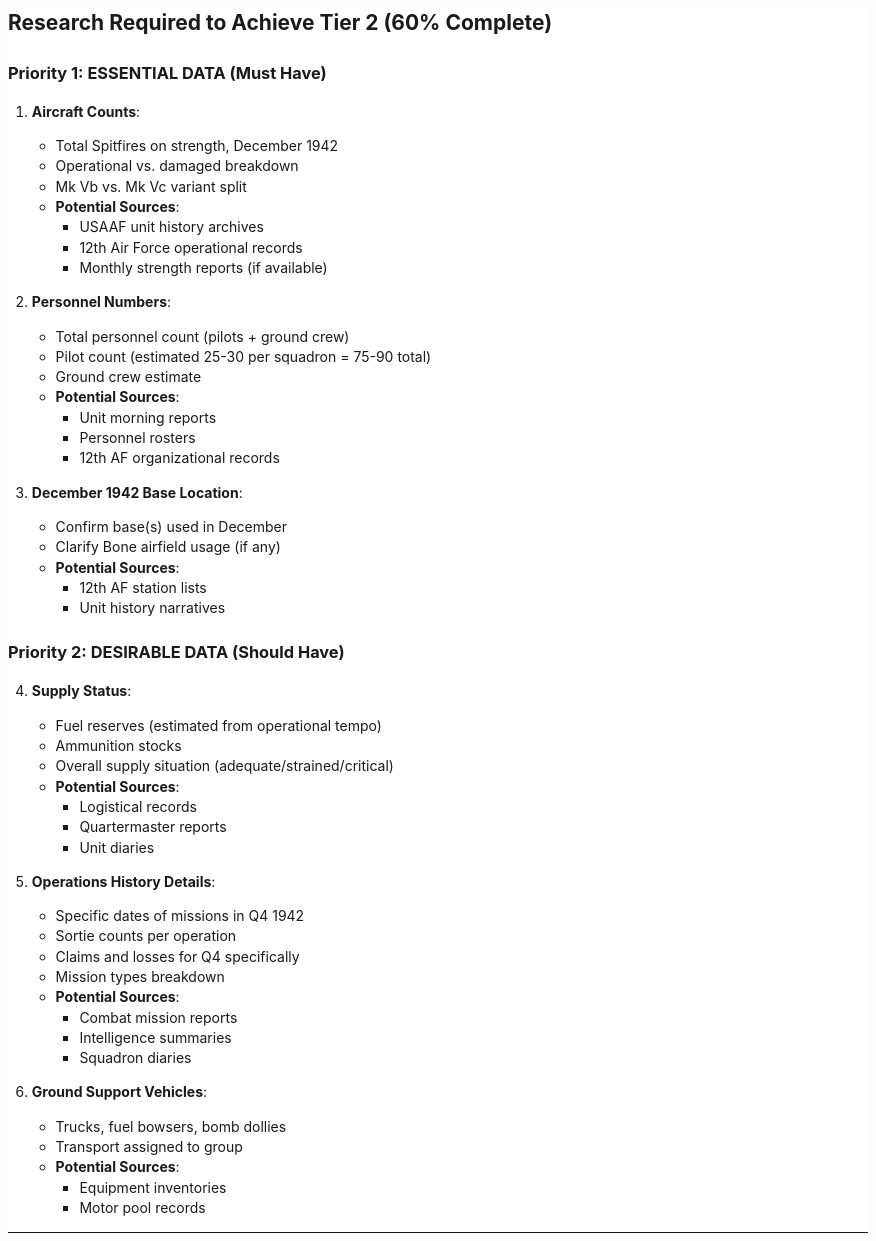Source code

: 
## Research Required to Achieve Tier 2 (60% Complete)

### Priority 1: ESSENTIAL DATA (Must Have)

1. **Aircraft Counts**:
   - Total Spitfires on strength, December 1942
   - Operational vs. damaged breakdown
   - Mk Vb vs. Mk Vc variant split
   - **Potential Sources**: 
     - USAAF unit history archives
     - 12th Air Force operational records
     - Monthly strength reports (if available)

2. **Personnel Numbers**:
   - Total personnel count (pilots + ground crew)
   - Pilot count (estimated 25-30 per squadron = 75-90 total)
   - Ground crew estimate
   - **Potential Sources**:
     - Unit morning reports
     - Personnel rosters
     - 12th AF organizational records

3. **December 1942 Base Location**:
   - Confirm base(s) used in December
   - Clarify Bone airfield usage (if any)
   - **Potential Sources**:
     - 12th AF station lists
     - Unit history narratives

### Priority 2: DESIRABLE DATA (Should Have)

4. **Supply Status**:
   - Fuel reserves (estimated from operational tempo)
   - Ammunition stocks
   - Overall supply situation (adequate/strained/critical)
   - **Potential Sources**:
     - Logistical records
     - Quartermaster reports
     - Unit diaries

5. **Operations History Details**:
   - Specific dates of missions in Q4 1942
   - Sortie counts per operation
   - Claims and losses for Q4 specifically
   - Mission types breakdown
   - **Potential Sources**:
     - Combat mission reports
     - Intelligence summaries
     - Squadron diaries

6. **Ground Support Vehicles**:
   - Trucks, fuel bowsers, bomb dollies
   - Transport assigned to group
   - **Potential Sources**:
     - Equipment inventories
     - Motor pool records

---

Instructions to follow: Sift through the material above and copy each line that holds "breakdown".

Solution below:
   - Operational vs. damaged breakdown
   - Mission types breakdown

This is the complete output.